No, it’s time for me to shut down the Jane Ford column and say goodbye or à bientôt. (I’m pretty sure à bientôt means see ya soon. A sexy French girl said that to me and I was all, “Me love you, Frenchie!”)

 

Yes, Jane’s moving on, my friends. Frankly, the fan-dancing championship trophy isn’t going to win itself.

I didn’t want to write one last column about how I love Kate Winslet or your gay-man-and-poppers reference here and not get a chance to tell you how incredibly grateful I am for the privilege of writing this column. I never took it lightly. In fact I actually finished one column the night before my wedding. Don’t tell my wife. I told her I was fondly looking at her baby pictures.

It has been a pleasure and a half being able to share a reading/writing/sensory experience with every single person who’s read this. I hope I’ve offered you a bit of a laugh or distraction or a tiny imperceptible uplift in this world.

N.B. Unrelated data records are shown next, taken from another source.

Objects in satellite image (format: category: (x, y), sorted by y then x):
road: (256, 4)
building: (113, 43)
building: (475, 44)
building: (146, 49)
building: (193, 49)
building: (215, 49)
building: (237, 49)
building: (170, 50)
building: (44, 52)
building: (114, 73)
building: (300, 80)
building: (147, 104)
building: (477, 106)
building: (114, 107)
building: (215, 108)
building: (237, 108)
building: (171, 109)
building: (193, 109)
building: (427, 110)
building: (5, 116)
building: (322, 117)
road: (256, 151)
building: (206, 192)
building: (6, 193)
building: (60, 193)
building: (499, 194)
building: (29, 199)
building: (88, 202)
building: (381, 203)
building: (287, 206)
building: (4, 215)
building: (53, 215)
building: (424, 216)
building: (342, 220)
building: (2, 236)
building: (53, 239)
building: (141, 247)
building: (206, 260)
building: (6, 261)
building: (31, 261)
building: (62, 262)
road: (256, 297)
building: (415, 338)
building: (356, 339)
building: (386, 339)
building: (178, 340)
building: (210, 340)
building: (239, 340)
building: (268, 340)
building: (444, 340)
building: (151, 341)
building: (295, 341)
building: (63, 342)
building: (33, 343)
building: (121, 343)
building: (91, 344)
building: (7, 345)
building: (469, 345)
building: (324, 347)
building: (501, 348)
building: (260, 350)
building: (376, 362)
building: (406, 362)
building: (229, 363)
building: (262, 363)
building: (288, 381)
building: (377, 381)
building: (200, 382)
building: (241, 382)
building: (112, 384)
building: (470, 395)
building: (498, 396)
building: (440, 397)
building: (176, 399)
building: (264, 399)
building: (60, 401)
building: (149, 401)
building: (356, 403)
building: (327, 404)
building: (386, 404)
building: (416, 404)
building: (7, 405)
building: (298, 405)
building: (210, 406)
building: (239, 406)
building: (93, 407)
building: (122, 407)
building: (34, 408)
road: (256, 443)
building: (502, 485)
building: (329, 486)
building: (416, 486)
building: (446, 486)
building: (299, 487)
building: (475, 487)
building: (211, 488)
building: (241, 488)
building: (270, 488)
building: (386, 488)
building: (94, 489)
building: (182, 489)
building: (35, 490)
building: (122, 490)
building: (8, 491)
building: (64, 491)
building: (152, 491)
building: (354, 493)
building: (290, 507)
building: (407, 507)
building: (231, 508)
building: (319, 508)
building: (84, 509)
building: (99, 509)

I want to thank David Walberg, who I’ll love eternally for this opportunity, and also Paul Gallant who served as my valiant editor up until a few months ago. Paul taught me I could express myself without capital letters (although he allowed me a few exceptions for comic effect). Thank you to my most recent editor, the lovely and brilliant Julia Garro (yes, girls, she’s as smart as she is pretty and vice versa). And thank you to Xtra’s arts editor Gord Bowness for believing I could do all this in the first place.

Truly, from the bottom of my heart, I want to thank you for allowing me to spend a few minutes with you every couple of weeks. It’s been a privilege. I wish you all light and love and laughs. Go be fabulous!